**Job item**
Leave the pictures out and print, word for word, the lines below from the one with "Kontaktieren Sie uns" through the final line.
Data supplied: Begin
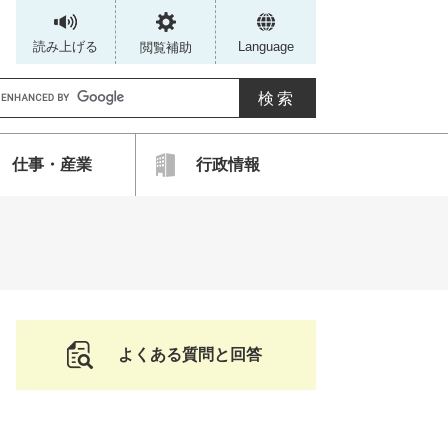
読み上げる
Language
閲覧補助
G
仕事・産業
行政情報
カ
ス
タ
ム
検
索
よくある質問と回答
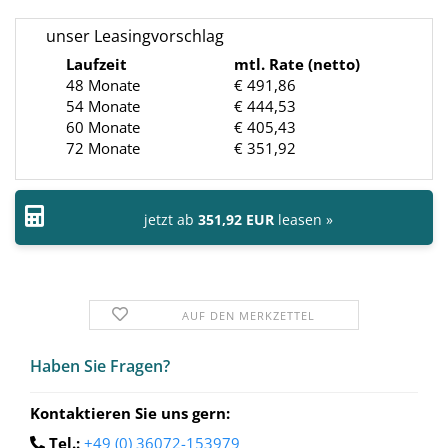
unser Leasingvorschlag
Laufzeit
mtl. Rate (netto)
48 Monate
€ 491,86
54 Monate
€ 444,53
60 Monate
€ 405,43
72 Monate
€ 351,92
jetzt ab
351,92 EUR
leasen »
AUF DEN MERKZETTEL
Haben Sie Fra­gen?
Kontaktieren Sie uns gern:
Tel.:
+49 (0) 36072-153979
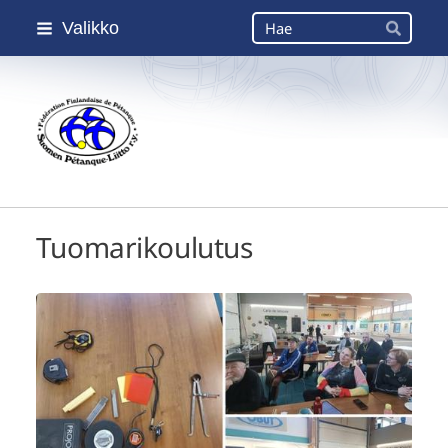
Siirry
Haku
Valikko
sivun
Hae
sisältöön
Suomen Petanque-Liitto
Tuomarikoulutus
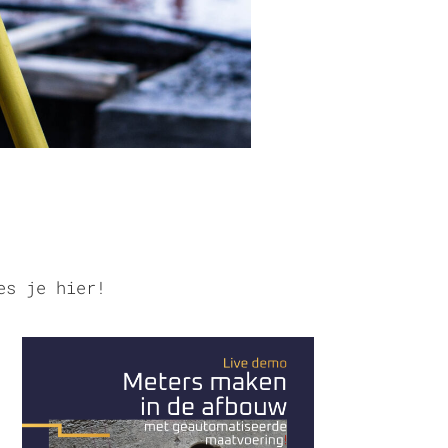
es je hier!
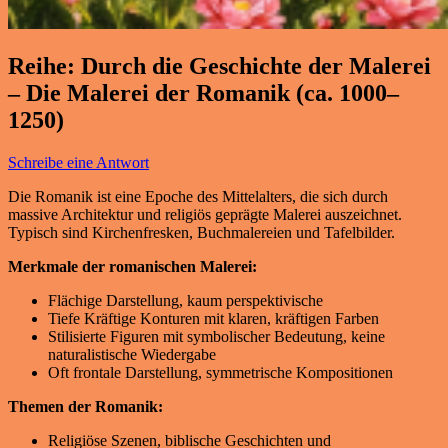
Reihe: Durch die Geschichte der Malerei
– Die Malerei der Romanik (ca. 1000–
1250)
Schreibe eine Antwort
Die Romanik ist eine Epoche des Mittelalters, die sich durch
massive Architektur und religiös geprägte Malerei auszeichnet.
Typisch sind Kirchenfresken, Buchmalereien und Tafelbilder.
Merkmale der romanischen Malerei:
Flächige Darstellung, kaum perspektivische
Tiefe Kräftige Konturen mit klaren, kräftigen Farben
Stilisierte Figuren mit symbolischer Bedeutung, keine
naturalistische Wiedergabe
Oft frontale Darstellung, symmetrische Kompositionen
Themen der Romanik:
Religiöse Szenen, biblische Geschichten und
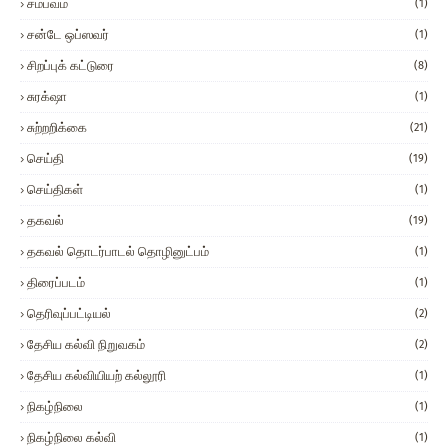
சம்பவம்
(1)
சன்டே ஒப்ஸவர்
(1)
சிறப்புக் கட்டுரை
(8)
சுரக்‌ஷா
(1)
சுற்றறிக்கை
(21)
செய்தி
(19)
செய்திகள்
(1)
தகவல்
(19)
தகவல் தொடர்பாடல் தொழினுட்பம்
(1)
திரைப்படம்
(1)
தெரிவுப்பட்டியல்
(2)
தேசிய கல்வி நிறுவகம்
(2)
தேசிய கல்வியியற் கல்லூரி
(1)
நிகழ்நிலை
(1)
நிகழ்நிலை கல்வி
(1)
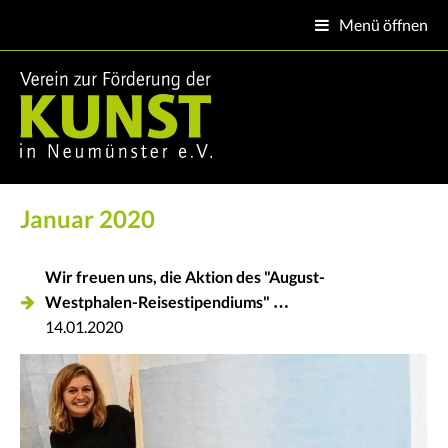
Menü öffnen

Januar 2020
Wir freuen uns, die Aktion des "August-
Westphalen-Reisestipendiums" …
14.01.2020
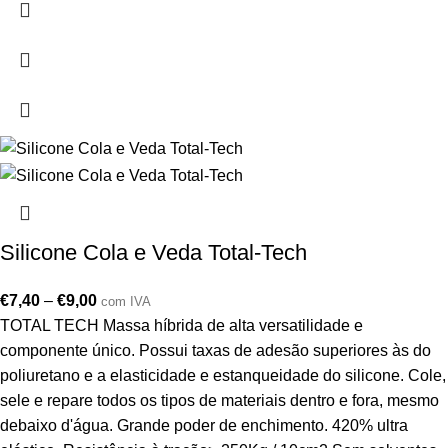
Silicone Cola e Veda Total-Tech
€
7,40
–
€
9,00
com IVA
TOTAL TECH Massa híbrida de alta versatilidade e
componente único. Possui taxas de adesão superiores às do
poliuretano e a elasticidade e estanqueidade do silicone. Cole,
sele e repare todos os tipos de materiais dentro e fora, mesmo
debaixo d'água. Grande poder de enchimento. 420% ultra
Data supplied: End
**Task solution**
Kontaktieren Sie uns gern:
Tel.:
+49 (0) 36072-153979
Siirry
Haku
Valikko
sivun
Hae
sisältöön
Suomen Petanque-Liitto
Tuomarikoulutus
es je hier!
Reihe: Durch die Geschichte der Malerei
– Die Malerei der Romanik (ca. 1000–
1250)
Schreibe eine Antwort
Die Romanik ist eine Epoche des Mittelalters, die sich durch
massive Architektur und religiös geprägte Malerei auszeichnet.
Typisch sind Kirchenfresken, Buchmalereien und Tafelbilder.
Merkmale der romanischen Malerei:
Flächige Darstellung, kaum perspektivische
Tiefe Kräftige Konturen mit klaren, kräftigen Farben
Stilisierte Figuren mit symbolischer Bedeutung, keine
naturalistische Wiedergabe
Oft frontale Darstellung, symmetrische Kompositionen
Themen der Romanik:
Religiöse Szenen, biblische Geschichten und
சம்பவம்
(1)
சன்டே ஒப்ஸவர்
(1)
சிறப்புக் கட்டுரை
(8)
சுரக்‌ஷா
(1)
சுற்றறிக்கை
(21)
செய்தி
(19)
செய்திகள்
(1)
தகவல்
(19)
தகவல் தொடர்பாடல் தொழினுட்பம்
(1)
திரைப்படம்
(1)
தெரிவுப்பட்டியல்
(2)
தேசிய கல்வி நிறுவகம்
(2)
தேசிய கல்வியியற் கல்லூரி
(1)
நிகழ்நிலை
(1)
நிகழ்நிலை கல்வி
(1)
Menü öffnen

Januar 2020
Wir freuen uns, die Aktion des "August-
Westphalen-Reisestipendiums" …
14.01.2020
Silicone Cola e Veda Total-Tech
€
7,40
–
€
9,00
com IVA
TOTAL TECH Massa híbrida de alta versatilidade e
componente único. Possui taxas de adesão superiores às do
poliuretano e a elasticidade e estanqueidade do silicone. Cole,
sele e repare todos os tipos de materiais dentro e fora, mesmo
debaixo d'água. Grande poder de enchimento. 420% ultra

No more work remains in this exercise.